> _Extract_:
Judge of the United States Court of Federal Claims
- Incumbent
- Assumed office November 6, 2013
- Appointed by: Barack Obama
- Preceded by: Christine Miller

Director of the Office of Personnel Management
- Acting
- In office April 13, 2013 – November 4, 2013
- President: Barack Obama
- Preceded by: John Berry
- Succeeded by: Katherine Archuleta

Personal details
- Born: December 18, 1955 (age 70) New York City, New York, U.S.
- Party: Democratic
- Education: Binghamton University (BA) Georgetown University (JD)

= Elaine D. Kaplan =

American judge (born 1955)

Elaine Debra Kaplan (born December 18, 1955) is a judge of the United States Court of Federal Claims. She served as General Counsel of the United States Office of Personnel Management from 2009 to 2013, and as acting director of the office in 2013.

==Early life and career==
Kaplan was born in 1955 in Brooklyn, New York. She received a Bachelor of Arts degree in 1976 from Binghamton University. She received a Juris Doctor, cum laude, in 1979, from the Georgetown University Law Center.

She began her career as a staff attorney in the Solicitor's Office of the United States Department of Labor. From 1984–98, she worked for the National Treasury Employees Union (NTEU), with increasing levels of responsibility. In 1998, she was unanimously confirmed by the Senate to serve as the head of the United States Office of Special Counsel and served five years in that position.

> _Tasks to perform_:
1/ Please translate this sentence from the Kaplan biography into Spanish: "She received a Bachelor of Arts degree in 1976 from Binghamton University."
2/ From the Kaplan biography, extract the stretch from "American judge (born" through "office in 2013.".
3/ List every person the Kaplan biography names as having preceded or succeeded her in a post.

> _Dataset content_:
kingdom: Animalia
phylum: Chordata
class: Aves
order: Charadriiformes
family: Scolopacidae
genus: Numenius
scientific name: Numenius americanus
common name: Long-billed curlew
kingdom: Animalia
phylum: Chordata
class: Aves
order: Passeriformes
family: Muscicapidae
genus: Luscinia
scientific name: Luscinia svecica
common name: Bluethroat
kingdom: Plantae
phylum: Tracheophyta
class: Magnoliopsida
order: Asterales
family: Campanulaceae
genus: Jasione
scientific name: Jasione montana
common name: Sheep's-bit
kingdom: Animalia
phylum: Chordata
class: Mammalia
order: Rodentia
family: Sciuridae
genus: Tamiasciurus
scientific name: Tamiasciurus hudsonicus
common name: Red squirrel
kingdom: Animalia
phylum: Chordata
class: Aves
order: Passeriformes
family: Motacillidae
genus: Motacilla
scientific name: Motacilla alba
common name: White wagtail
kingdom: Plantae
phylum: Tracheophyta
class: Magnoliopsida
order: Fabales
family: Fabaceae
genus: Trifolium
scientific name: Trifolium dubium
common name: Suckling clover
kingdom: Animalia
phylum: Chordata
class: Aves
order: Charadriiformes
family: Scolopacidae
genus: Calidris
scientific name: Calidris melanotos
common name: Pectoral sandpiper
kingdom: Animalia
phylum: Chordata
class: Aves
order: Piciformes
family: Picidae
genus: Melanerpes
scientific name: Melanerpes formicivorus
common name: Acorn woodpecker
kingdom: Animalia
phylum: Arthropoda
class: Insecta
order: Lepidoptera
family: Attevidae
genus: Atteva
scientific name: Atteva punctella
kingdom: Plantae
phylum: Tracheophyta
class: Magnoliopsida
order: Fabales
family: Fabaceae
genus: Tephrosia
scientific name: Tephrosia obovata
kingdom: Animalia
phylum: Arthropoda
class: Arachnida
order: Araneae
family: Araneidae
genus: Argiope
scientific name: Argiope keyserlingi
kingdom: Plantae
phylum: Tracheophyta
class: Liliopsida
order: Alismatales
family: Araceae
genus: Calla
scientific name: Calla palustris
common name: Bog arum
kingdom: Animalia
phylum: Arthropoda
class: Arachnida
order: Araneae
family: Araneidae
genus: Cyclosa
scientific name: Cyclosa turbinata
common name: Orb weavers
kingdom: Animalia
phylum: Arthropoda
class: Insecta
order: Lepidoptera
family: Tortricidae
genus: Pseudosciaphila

> _The results_:
1/ Recibió un título de Bachelor of Arts en 1976 de la Universidad de Binghamton.

2/
American judge (born 1955)

Elaine Debra Kaplan (born December 18, 1955) is a judge of the United States Court of Federal Claims. She served as General Counsel of the United States Office of Personnel Management from 2009 to 2013, and as acting director of the office in 2013.

3/
Christine Miller
John Berry
Katherine Archuleta